Render the records below as a Markdown table with two columns, Row and Text, giving each line its own numbered row and leaving out blank lines.

▼

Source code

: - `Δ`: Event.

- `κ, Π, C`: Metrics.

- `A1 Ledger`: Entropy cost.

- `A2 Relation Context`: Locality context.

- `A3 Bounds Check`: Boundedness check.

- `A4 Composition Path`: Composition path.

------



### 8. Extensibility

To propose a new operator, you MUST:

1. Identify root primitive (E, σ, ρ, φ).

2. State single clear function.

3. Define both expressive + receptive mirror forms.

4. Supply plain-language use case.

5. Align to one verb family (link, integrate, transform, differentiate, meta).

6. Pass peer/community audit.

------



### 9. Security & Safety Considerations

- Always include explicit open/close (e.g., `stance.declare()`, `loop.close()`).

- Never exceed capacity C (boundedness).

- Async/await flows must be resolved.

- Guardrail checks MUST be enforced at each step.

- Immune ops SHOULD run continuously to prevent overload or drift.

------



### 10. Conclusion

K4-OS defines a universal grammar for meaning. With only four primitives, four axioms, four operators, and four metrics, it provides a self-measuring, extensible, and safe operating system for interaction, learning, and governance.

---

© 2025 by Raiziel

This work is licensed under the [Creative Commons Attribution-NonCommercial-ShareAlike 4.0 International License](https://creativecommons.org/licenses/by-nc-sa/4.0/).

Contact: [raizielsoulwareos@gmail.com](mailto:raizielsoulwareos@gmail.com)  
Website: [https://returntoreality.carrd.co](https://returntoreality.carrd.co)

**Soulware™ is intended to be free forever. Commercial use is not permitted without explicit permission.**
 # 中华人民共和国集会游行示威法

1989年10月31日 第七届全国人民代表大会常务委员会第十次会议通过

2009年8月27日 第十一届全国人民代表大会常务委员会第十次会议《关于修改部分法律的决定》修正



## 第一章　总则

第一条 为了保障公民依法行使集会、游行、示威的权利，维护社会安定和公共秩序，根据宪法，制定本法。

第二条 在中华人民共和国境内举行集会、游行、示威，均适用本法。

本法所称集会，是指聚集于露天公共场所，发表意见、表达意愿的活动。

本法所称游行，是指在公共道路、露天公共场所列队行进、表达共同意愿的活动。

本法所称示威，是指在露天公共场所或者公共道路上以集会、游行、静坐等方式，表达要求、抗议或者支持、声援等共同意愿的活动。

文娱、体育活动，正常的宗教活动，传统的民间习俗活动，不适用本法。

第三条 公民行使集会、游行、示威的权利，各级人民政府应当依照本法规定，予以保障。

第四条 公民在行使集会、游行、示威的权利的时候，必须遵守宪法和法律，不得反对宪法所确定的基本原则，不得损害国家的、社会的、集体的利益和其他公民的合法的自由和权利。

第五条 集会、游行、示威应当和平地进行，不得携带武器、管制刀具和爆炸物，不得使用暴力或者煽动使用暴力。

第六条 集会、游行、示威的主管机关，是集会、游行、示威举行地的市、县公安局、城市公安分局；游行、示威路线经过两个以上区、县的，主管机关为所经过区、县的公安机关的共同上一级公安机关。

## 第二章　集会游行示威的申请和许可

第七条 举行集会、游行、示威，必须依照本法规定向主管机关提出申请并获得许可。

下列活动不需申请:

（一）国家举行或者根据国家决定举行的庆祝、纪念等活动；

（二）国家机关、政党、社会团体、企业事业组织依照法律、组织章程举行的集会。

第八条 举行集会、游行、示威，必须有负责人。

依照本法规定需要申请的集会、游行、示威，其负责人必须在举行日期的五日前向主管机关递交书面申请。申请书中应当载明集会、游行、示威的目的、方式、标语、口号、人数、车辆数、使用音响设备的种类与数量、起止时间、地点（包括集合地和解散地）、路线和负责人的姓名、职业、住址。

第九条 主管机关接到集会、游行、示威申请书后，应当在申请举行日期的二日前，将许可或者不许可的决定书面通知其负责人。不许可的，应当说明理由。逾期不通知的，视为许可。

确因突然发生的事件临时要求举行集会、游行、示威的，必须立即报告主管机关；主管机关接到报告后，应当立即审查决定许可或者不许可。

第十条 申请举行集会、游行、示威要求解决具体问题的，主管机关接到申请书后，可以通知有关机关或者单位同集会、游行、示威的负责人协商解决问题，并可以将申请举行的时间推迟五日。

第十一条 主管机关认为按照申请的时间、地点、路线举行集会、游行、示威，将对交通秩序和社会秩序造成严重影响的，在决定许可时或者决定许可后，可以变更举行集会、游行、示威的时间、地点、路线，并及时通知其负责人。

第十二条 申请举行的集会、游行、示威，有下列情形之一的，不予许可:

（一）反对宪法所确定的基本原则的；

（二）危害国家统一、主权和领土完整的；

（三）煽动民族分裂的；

▲

OUTPUT:
| Row | Text |
|---|---|
| 1 | Source code |
| 2 | : - `Δ`: Event. |
| 3 | - `κ, Π, C`: Metrics. |
| 4 | - `A1 Ledger`: Entropy cost. |
| 5 | - `A2 Relation Context`: Locality context. |
| 6 | - `A3 Bounds Check`: Boundedness check. |
| 7 | - `A4 Composition Path`: Composition path. |
| 8 | ------ |
| 9 | ### 8. Extensibility |
| 10 | To propose a new operator, you MUST: |
| 11 | 1. Identify root primitive (E, σ, ρ, φ). |
| 12 | 2. State single clear function. |
| 13 | 3. Define both expressive + receptive mirror forms. |
| 14 | 4. Supply plain-language use case. |
| 15 | 5. Align to one verb family (link, integrate, transform, differentiate, meta). |
| 16 | 6. Pass peer/community audit. |
| 17 | ------ |
| 18 | ### 9. Security & Safety Considerations |
| 19 | - Always include explicit open/close (e.g., `stance.declare()`, `loop.close()`). |
| 20 | - Never exceed capacity C (boundedness). |
| 21 | - Async/await flows must be resolved. |
| 22 | - Guardrail checks MUST be enforced at each step. |
| 23 | - Immune ops SHOULD run continuously to prevent overload or drift. |
| 24 | ------ |
| 25 | ### 10. Conclusion |
| 26 | K4-OS defines a universal grammar for meaning. With only four primitives, four axioms, four operators, and four metrics, it provides a self-measuring, extensible, and safe operating system for interaction, learning, and governance. |
| 27 | --- |
| 28 | © 2025 by Raiziel |
| 29 | This work is licensed under the [Creative Commons Attribution-NonCommercial-ShareAlike 4.0 International License](https://creativecommons.org/licenses/by-nc-sa/4.0/). |
| 30 | Contact: [raizielsoulwareos@gmail.com](mailto:raizielsoulwareos@gmail.com)   |
| 31 | Website: [https://returntoreality.carrd.co](https://returntoreality.carrd.co) |
| 32 | **Soulware™ is intended to be free forever. Commercial use is not permitted without explicit permission.** |
| 33 |  # 中华人民共和国集会游行示威法 |
| 34 | 1989年10月31日 第七届全国人民代表大会常务委员会第十次会议通过 |
| 35 | 2009年8月27日 第十一届全国人民代表大会常务委员会第十次会议《关于修改部分法律的决定》修正 |
| 36 | ## 第一章　总则 |
| 37 | 第一条 为了保障公民依法行使集会、游行、示威的权利，维护社会安定和公共秩序，根据宪法，制定本法。 |
| 38 | 第二条 在中华人民共和国境内举行集会、游行、示威，均适用本法。 |
| 39 | 本法所称集会，是指聚集于露天公共场所，发表意见、表达意愿的活动。 |
| 40 | 本法所称游行，是指在公共道路、露天公共场所列队行进、表达共同意愿的活动。 |
| 41 | 本法所称示威，是指在露天公共场所或者公共道路上以集会、游行、静坐等方式，表达要求、抗议或者支持、声援等共同意愿的活动。 |
| 42 | 文娱、体育活动，正常的宗教活动，传统的民间习俗活动，不适用本法。 |
| 43 | 第三条 公民行使集会、游行、示威的权利，各级人民政府应当依照本法规定，予以保障。 |
| 44 | 第四条 公民在行使集会、游行、示威的权利的时候，必须遵守宪法和法律，不得反对宪法所确定的基本原则，不得损害国家的、社会的、集体的利益和其他公民的合法的自由和权利。 |
| 45 | 第五条 集会、游行、示威应当和平地进行，不得携带武器、管制刀具和爆炸物，不得使用暴力或者煽动使用暴力。 |
| 46 | 第六条 集会、游行、示威的主管机关，是集会、游行、示威举行地的市、县公安局、城市公安分局；游行、示威路线经过两个以上区、县的，主管机关为所经过区、县的公安机关的共同上一级公安机关。 |
| 47 | ## 第二章　集会游行示威的申请和许可 |
| 48 | 第七条 举行集会、游行、示威，必须依照本法规定向主管机关提出申请并获得许可。 |
| 49 | 下列活动不需申请: |
| 50 | （一）国家举行或者根据国家决定举行的庆祝、纪念等活动； |
| 51 | （二）国家机关、政党、社会团体、企业事业组织依照法律、组织章程举行的集会。 |
| 52 | 第八条 举行集会、游行、示威，必须有负责人。 |
| 53 | 依照本法规定需要申请的集会、游行、示威，其负责人必须在举行日期的五日前向主管机关递交书面申请。申请书中应当载明集会、游行、示威的目的、方式、标语、口号、人数、车辆数、使用音响设备的种类与数量、起止时间、地点（包括集合地和解散地）、路线和负责人的姓名、职业、住址。 |
| 54 | 第九条 主管机关接到集会、游行、示威申请书后，应当在申请举行日期的二日前，将许可或者不许可的决定书面通知其负责人。不许可的，应当说明理由。逾期不通知的，视为许可。 |
| 55 | 确因突然发生的事件临时要求举行集会、游行、示威的，必须立即报告主管机关；主管机关接到报告后，应当立即审查决定许可或者不许可。 |
| 56 | 第十条 申请举行集会、游行、示威要求解决具体问题的，主管机关接到申请书后，可以通知有关机关或者单位同集会、游行、示威的负责人协商解决问题，并可以将申请举行的时间推迟五日。 |
| 57 | 第十一条 主管机关认为按照申请的时间、地点、路线举行集会、游行、示威，将对交通秩序和社会秩序造成严重影响的，在决定许可时或者决定许可后，可以变更举行集会、游行、示威的时间、地点、路线，并及时通知其负责人。 |
| 58 | 第十二条 申请举行的集会、游行、示威，有下列情形之一的，不予许可: |
| 59 | （一）反对宪法所确定的基本原则的； |
| 60 | （二）危害国家统一、主权和领土完整的； |
| 61 | （三）煽动民族分裂的； |